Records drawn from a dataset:

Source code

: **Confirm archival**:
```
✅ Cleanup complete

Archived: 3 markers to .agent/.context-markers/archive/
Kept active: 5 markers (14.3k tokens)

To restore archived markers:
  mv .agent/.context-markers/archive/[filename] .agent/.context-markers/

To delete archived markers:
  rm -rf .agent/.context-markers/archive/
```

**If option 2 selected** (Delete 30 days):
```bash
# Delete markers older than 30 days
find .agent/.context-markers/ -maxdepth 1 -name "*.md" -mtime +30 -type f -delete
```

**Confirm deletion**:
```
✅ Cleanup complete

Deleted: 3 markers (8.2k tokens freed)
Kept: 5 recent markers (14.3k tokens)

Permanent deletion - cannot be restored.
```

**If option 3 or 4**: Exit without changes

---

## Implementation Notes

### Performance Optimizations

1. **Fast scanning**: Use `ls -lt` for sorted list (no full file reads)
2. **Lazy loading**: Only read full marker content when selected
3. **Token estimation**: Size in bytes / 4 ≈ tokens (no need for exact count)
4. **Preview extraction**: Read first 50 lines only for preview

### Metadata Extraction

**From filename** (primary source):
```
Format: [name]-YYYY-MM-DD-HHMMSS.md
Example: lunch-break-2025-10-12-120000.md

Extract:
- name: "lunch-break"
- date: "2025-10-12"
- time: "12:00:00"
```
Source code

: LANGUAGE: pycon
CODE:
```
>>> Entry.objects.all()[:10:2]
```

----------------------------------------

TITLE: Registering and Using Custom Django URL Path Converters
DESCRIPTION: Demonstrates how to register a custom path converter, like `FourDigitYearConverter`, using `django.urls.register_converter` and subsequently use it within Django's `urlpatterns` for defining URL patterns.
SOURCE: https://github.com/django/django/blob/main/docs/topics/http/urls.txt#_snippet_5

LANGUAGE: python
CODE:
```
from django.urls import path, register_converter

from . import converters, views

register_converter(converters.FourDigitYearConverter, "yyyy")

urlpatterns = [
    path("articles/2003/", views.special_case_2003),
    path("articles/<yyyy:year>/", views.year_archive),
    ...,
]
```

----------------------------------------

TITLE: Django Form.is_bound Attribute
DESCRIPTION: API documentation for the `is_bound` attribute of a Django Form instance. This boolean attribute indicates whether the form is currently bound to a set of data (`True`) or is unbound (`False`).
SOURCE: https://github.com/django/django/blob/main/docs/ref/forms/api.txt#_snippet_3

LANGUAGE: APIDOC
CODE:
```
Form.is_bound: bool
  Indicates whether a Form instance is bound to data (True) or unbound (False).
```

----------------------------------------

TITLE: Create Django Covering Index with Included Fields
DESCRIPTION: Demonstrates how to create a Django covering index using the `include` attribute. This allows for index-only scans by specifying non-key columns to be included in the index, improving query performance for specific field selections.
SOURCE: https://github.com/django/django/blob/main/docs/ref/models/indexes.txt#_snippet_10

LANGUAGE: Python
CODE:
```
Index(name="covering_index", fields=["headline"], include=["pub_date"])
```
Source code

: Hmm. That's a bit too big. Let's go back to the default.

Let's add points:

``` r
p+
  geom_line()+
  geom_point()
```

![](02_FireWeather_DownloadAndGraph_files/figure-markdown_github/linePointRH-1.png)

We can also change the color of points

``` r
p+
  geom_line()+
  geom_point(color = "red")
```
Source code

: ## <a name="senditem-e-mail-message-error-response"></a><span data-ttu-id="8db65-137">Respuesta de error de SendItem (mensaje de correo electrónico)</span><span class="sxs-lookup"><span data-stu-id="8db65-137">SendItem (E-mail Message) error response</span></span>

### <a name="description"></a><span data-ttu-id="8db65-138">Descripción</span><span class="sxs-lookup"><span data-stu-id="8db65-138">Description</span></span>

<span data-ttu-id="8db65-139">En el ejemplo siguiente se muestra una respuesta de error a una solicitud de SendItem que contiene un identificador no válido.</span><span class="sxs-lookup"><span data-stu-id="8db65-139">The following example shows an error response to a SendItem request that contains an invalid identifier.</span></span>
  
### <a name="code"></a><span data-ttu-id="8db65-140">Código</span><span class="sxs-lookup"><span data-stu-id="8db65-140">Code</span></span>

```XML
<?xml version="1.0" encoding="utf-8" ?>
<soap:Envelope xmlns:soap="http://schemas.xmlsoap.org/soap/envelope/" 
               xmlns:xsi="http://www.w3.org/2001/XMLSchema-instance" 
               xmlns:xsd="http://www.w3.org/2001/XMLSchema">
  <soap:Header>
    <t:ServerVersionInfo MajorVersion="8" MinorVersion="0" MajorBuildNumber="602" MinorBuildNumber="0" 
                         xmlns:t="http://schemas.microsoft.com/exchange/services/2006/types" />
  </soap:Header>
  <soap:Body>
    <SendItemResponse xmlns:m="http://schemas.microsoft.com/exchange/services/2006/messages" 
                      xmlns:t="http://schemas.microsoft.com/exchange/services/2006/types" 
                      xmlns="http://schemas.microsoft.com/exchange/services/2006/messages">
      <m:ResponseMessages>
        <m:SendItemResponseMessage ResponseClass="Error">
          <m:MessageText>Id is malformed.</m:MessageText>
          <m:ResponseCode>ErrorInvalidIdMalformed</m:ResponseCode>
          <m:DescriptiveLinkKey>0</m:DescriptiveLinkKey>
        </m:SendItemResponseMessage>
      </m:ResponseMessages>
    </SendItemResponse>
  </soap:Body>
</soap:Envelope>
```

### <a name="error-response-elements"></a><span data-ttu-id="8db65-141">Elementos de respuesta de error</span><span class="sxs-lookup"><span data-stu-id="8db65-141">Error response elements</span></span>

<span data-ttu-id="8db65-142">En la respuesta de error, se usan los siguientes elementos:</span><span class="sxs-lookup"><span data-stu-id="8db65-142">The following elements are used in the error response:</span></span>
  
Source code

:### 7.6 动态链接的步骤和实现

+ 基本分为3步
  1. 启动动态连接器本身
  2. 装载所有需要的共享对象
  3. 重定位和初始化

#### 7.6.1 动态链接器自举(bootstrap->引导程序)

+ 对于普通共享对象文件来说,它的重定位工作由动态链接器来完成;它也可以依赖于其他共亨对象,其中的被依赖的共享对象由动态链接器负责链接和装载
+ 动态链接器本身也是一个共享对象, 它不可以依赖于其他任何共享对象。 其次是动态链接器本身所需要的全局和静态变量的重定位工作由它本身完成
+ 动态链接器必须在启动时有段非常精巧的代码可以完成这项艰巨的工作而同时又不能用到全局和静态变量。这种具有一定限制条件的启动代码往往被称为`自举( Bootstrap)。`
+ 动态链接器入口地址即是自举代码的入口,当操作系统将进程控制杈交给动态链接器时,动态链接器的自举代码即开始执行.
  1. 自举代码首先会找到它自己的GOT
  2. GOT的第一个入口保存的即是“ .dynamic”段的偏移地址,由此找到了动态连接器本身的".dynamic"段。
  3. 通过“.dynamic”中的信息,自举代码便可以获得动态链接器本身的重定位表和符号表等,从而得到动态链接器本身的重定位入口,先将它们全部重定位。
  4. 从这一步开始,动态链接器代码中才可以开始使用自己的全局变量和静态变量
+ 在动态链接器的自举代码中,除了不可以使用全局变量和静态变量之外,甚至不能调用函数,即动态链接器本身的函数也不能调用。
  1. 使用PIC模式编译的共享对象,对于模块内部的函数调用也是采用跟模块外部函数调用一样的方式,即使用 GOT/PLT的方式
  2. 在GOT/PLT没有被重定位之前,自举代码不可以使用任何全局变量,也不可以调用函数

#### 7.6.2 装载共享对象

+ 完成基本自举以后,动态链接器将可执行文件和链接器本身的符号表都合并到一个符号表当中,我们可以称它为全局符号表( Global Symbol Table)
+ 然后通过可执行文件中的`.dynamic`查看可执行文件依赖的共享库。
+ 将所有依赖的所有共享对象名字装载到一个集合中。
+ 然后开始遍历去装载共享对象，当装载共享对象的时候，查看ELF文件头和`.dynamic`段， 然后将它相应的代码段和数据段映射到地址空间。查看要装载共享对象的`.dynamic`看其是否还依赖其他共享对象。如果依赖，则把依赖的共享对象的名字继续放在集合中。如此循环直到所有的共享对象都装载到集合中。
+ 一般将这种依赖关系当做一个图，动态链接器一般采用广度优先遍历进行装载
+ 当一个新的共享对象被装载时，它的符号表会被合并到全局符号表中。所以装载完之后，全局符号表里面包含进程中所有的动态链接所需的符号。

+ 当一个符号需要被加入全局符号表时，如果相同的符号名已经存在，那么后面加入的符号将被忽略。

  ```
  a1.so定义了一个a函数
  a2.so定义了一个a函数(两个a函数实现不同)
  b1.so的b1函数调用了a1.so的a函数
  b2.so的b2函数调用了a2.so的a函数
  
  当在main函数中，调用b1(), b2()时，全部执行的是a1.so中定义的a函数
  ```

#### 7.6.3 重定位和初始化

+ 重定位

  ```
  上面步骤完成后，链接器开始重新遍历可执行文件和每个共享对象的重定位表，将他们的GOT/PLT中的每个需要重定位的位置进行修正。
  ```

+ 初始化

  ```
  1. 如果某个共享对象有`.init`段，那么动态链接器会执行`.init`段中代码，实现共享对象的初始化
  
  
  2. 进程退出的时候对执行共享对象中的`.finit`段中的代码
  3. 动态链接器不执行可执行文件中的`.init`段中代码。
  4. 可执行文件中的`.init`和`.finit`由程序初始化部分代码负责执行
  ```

■ **WHAT THE EXERCISE ASKS**: Please show the lines in the entries above that hold the string "XMLSchema".

■ **YOUR SOLUTION**:
               xmlns:xsi="http://www.w3.org/2001/XMLSchema-instance" 
               xmlns:xsd="http://www.w3.org/2001/XMLSchema">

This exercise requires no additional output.